According to the author’s notes at the end, this was apparently their first fic. I’m not sure I buy it, to be honest. There are a couple of awkward bits right at the beginning and a great fucking deal of exposition, but on the other hand I guess I can understand the need for setup, much as I dislike reading paragraphs and paragraphs of ‘who’s done what since the war.’ Feel free to skim those bits if you like – it all becomes very clear later. The story came alive for me (to the intense surprise of nobody at all) around the time when Snape wakes up.

The grammar is excellent and I didn’t notice any terrible mistakes, so if you’re a fussy reader this should make you happy.

As for the plot…well, it’s a delight. The author has managed to set up a delicious series of mysteries right from the start – what happened at Hermione’s previous job? Why is she so scared of Lucius Malfoy? Is Snape evil? Is Snape using Hermione for his evil evil purposes? It’s all, as I believe I’ve mentioned, rather delicious.

The summary doesn’t really explain the story very well, so I shall write my own. Fourteen years after the end of the war, Hermione is living the quiet life at Hogwarts, teaching Potions. Snape has been in a sort of coma since the events of the Shrieking Shack and hasn’t aged a day (I thought this was an excellent way of bringing their ages closer together, although their age difference has never really bothered me.) Snape wakes up and returns to Hogwarts, and they share both the Potions teacher’s quarters and the classes. The sexual tension is thick enough to eat with a fork, and really quite well-done.

There’s a great deal of angst in this fic, a lot of which hinges on whether Hermione can afford to trust Snape – he is an expert liar, after all, who managed to fool the Dark Lord for decades, so ‘can I trust this man to act in my best interests and not, as a random nonspecific example, manipulate and deceive me as part of his evil plot to make a fuckload of cash using Evil Means so that he can buy himself a castle with a dungeon containing no students whatsoever‘ is a perfectly legitimate question to ask.

I’m not entirely sure about one of the central conceits of the fic – McGonagall insists that Snape and Hermione share the (very large, but still) Potions Master’s quarters. I just don’t buy that the terribly conservative wizarding world would be okay with two unmarried teachers of opposite genders sharing living quarters. It’s a minor quibble though, and once I’d decided to ignore it everything went fine.

As for characterization, I think they’ve got it down, really I do.
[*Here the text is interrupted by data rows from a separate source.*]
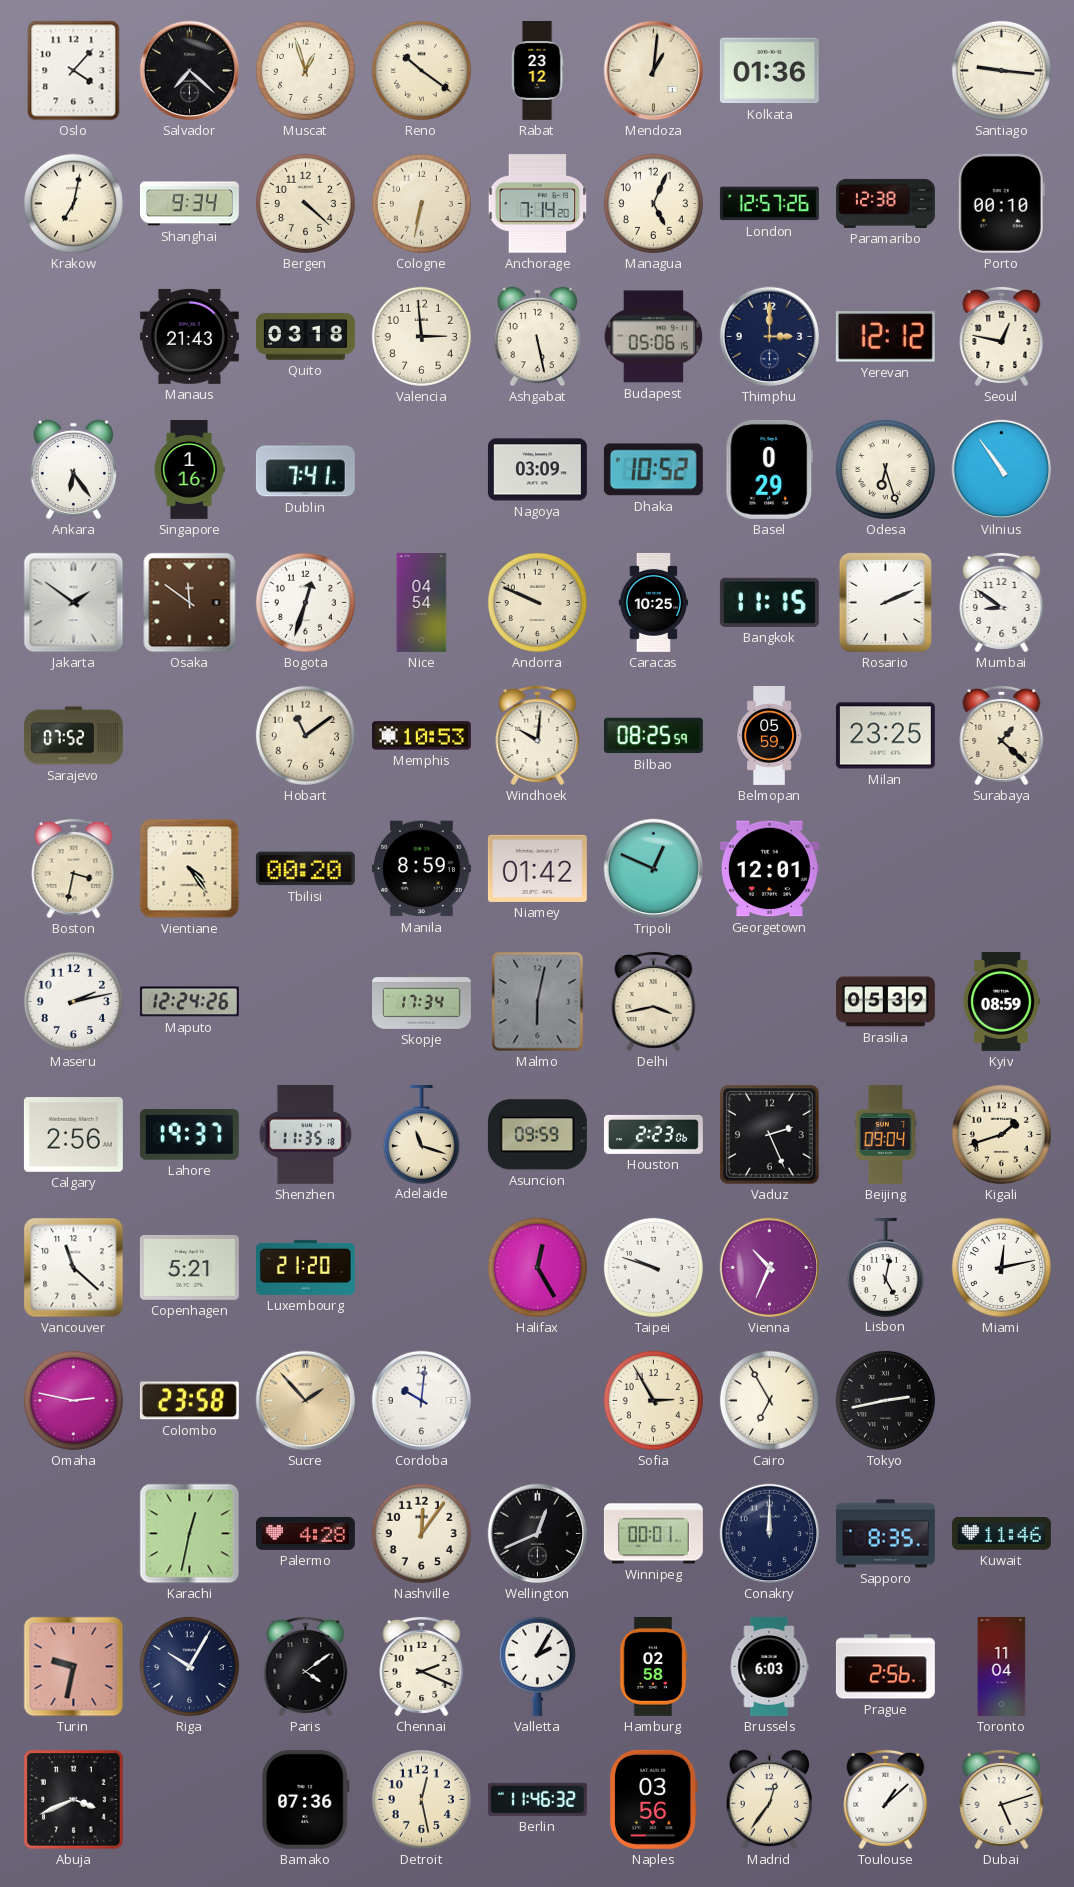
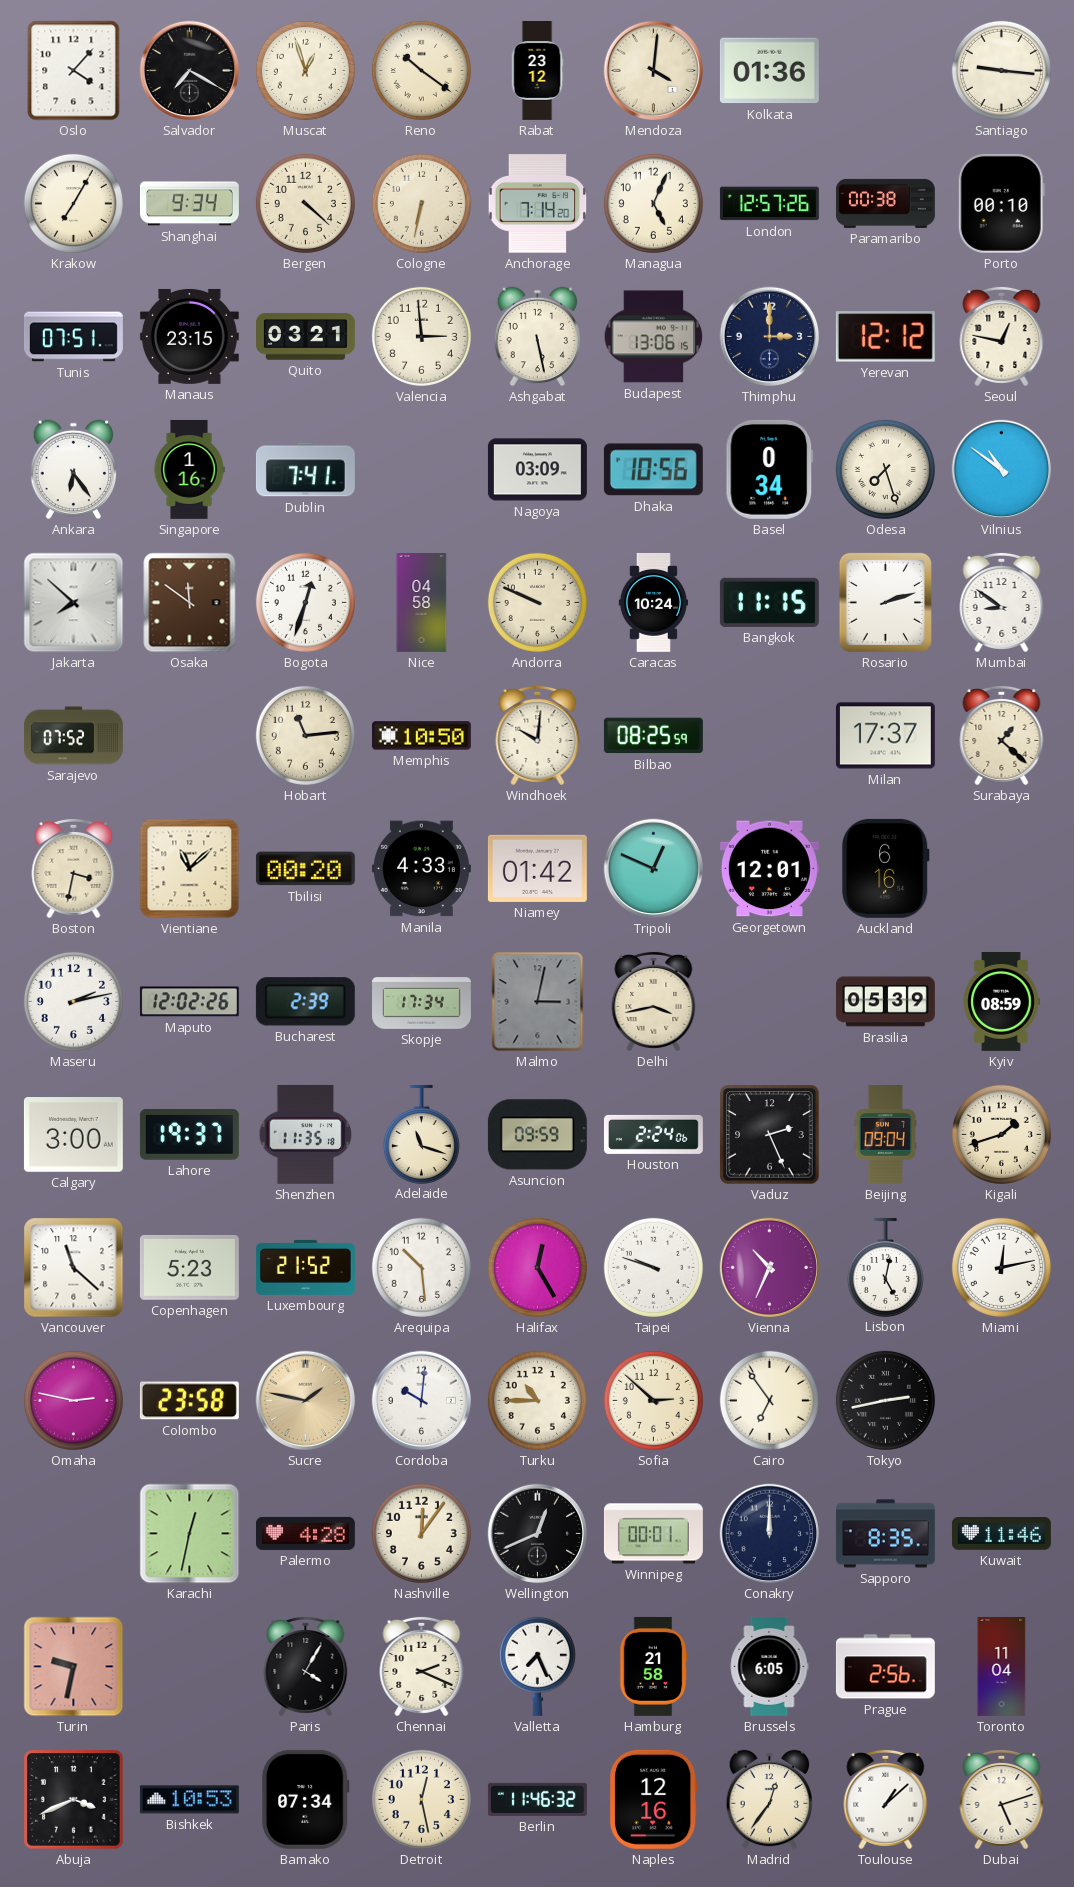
Salvador: 7:22 -> 7:20
Mendoza: 1:01 -> 4:01
Krakow: 7:02 -> 7:05
Paramaribo: 12:38 -> 00:38
Tunis: none -> 07:51
Manaus: 21:43 -> 23:15
Quito: 03:18 -> 03:21
Budapest: 05:06 -> 13:06
Dhaka: 10:52 -> 10:56
Basel: 0:29 -> 0:34
Odesa: 6:27 -> 7:27
Vilnius: 10:54 -> 10:51
Jakarta: 1:51 -> 7:52
Nice: 04:54 -> 04:58
Caracas: 10:25 -> 10:24
Rosario: 2:11 -> 2:12
Hobart: 11:09 -> 11:14
Memphis: 10:53 -> 10:50
Belmopan: 05:59 -> none
Milan: 23:25 -> 17:37
Vientiane: 4:24 -> 11:08
Manila: 8:59 -> 4:33
Auckland: none -> 6:16
Maputo: 12:24 -> 12:02
Bucharest: none -> 2:39
Malmo: 6:02 -> 3:02
Calgary: 2:56 -> 3:00
Houston: 2:23 -> 2:24
Copenhagen: 5:21 -> 5:23
Luxembourg: 21:20 -> 21:52
Arequipa: none -> 10:29
Sucre: 1:53 -> 1:47
Turku: none -> 10:45
Sofia: 2:55 -> 2:52
Cairo: 6:55 -> 6:54
Riga: 10:05 -> none
Paris: 4:09 -> 4:05
Valletta: 2:05 -> 7:26
Hamburg: 02:58 -> 21:58
Brussels: 6:03 -> 6:05
Bishkek: none -> 10:53
Bamako: 07:36 -> 07:34
Naples: 03:56 -> 12:16
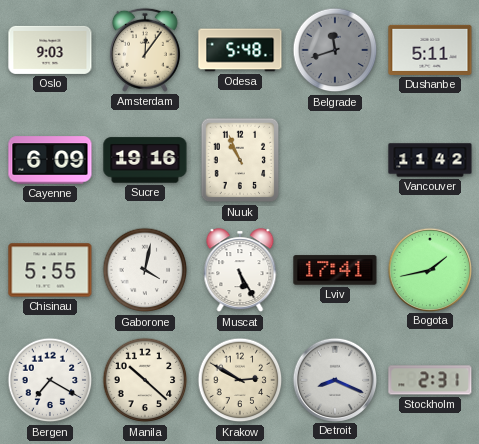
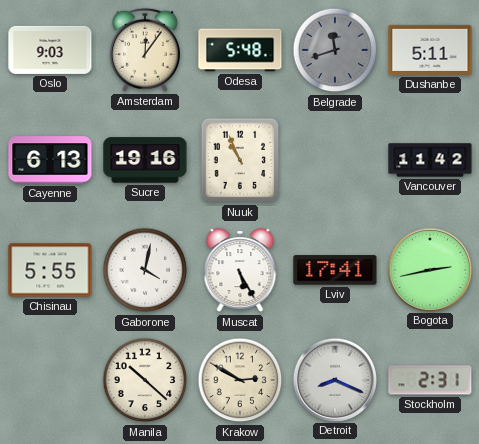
Cayenne: 6:09 -> 6:13
Bogota: 1:43 -> 2:43
Bergen: 7:20 -> none
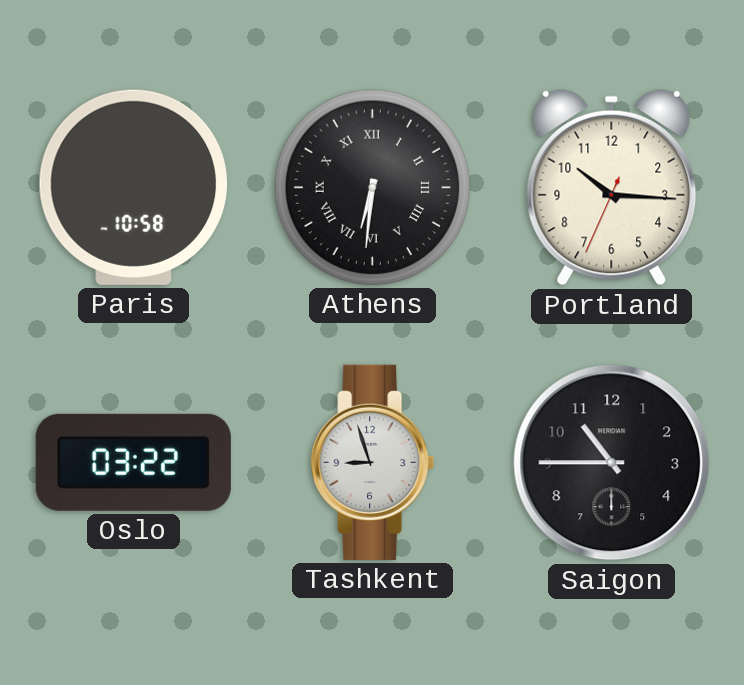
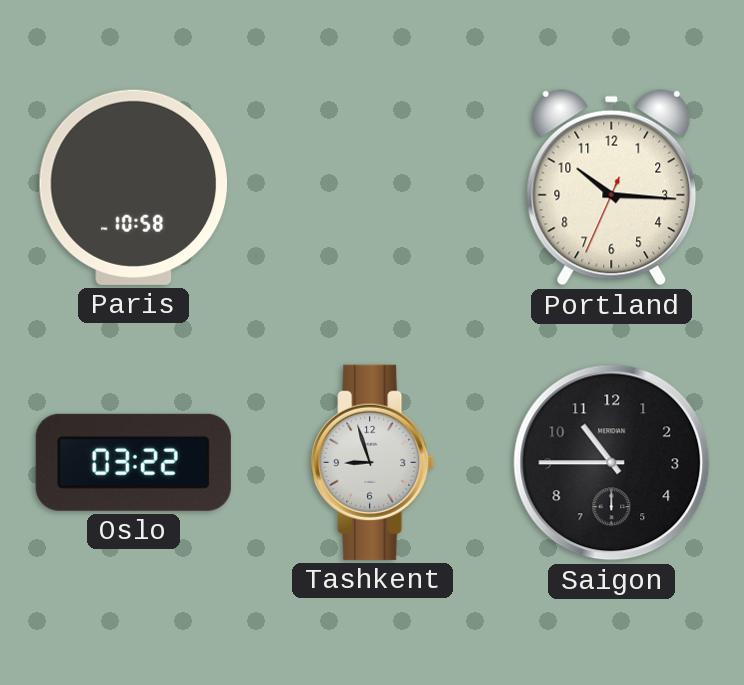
Athens: 6:31 -> none
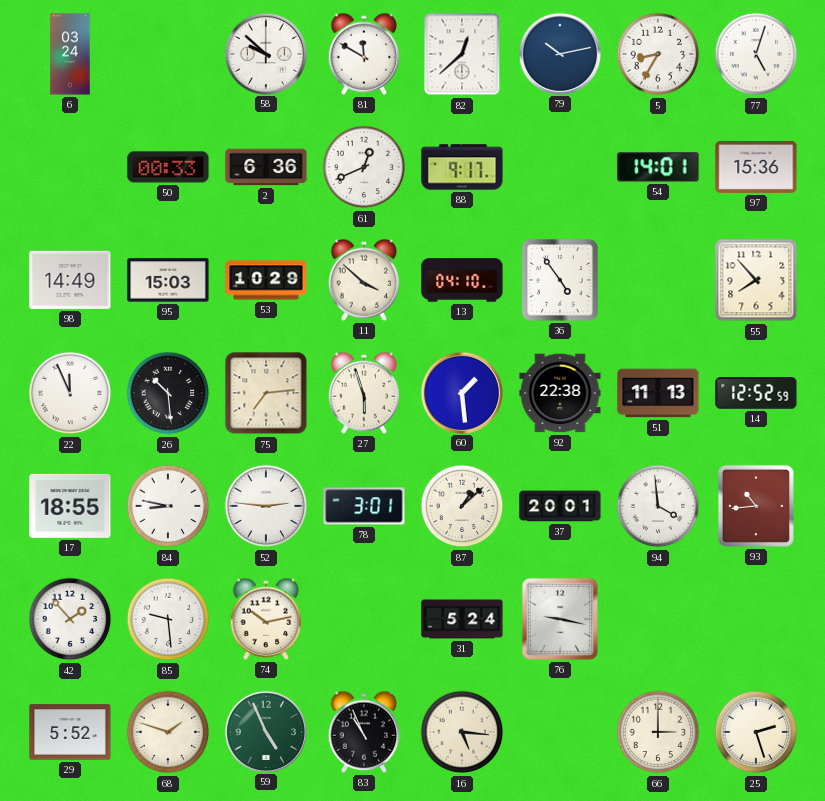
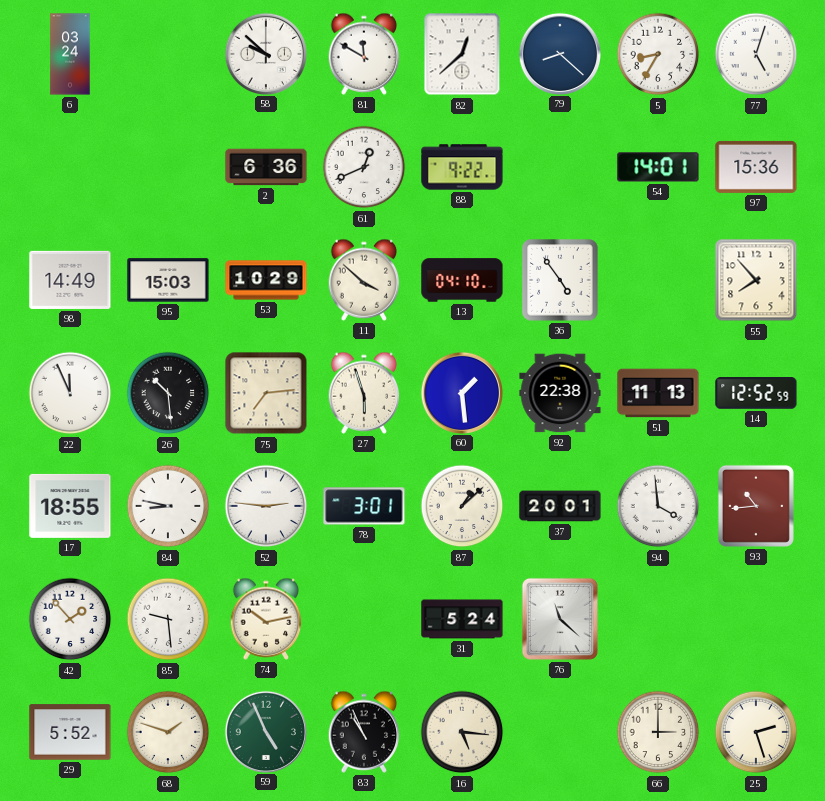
79: 10:13 -> 8:22
50: 00:33 -> none
88: 9:17 -> 9:22
76: 9:17 -> 11:22
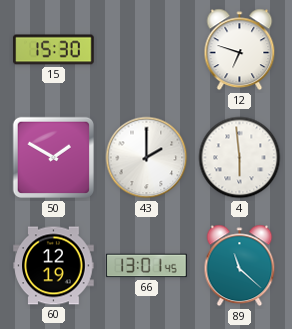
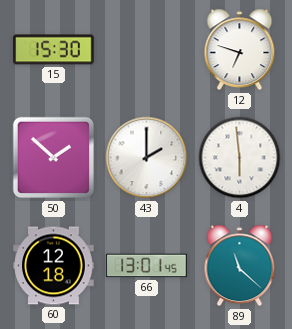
50: 1:50 -> 1:52
60: 12:19 -> 12:18
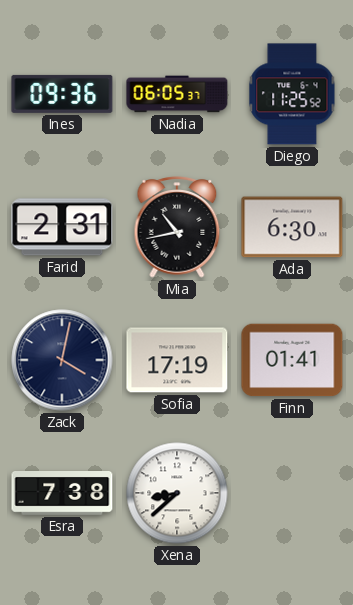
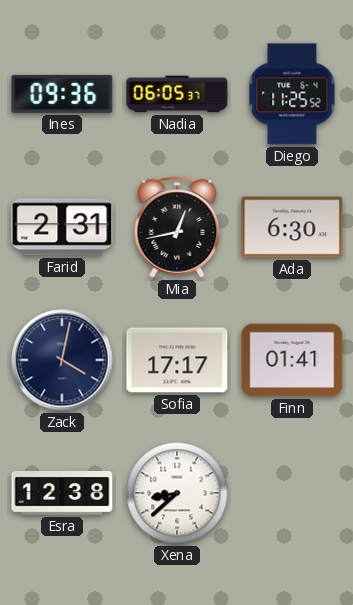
Mia: 10:43 -> 12:43
Sofia: 17:19 -> 17:17
Esra: 7:38 -> 12:38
Snape is an absolute bastard in this, very much in-character from the books. It came as a bit of a shock to me because I’ve been gorging on Subversa’s work, and their Snape is a much smoother, more urbane, certainly kinder character than canon Snape, and canon Snape is exactly what we get from Hogwarts 91. If you’ve just come from the books, though, or you’re into bastard!Snape, you’ll like this one. He’s twisty and kind of cruel, but the author hints (very mildly, it’s really exquisitely done, I didn’t find it soppy at all) at a sort of aching vulnerability to him that hurts my poor heart. I feel I should warn you that Hogwarts91 has a thing for Snape needing reading glasses (he uses them in two of their three fics) and the mental images are…very distracting. Scholarly sexiness inbloodydeed.

Hermione is a delight as well. I can definitely see this as book!Hermione all grown up, and even the mistakes in her past are in character. She’s lovely, really she is, and although I’m not sure I buy how vulnerable she allows herself to be with Snape, it’s not a terminal flaw – after all, people in love are known to be stupid.

Side-characters are excellent too – this author has done an exquisite redeemed Draco whose charm and wit and kindness blows my mind. He’s a dear friend and a wonderful person, and I adore this character from the desolate depths of my shriveled and blackened Snape-fancying heart. I’m not entirely sure about McGonagall, mainly because my mind’s eye waters at the thought of Minerva McGonagall encouraging Hermione to use her feminine wiles to get Snape to agree to something he doesn’t want to do. Mainly because McGonagall and ‘feminine wiles’ don’t belong in the same sentence. It was a funny bit, though, and I enjoyed it despite my doubts.

The Verdict: Well-written with a perfect blend of romance and plot. Give it a go, I think you might enjoy it.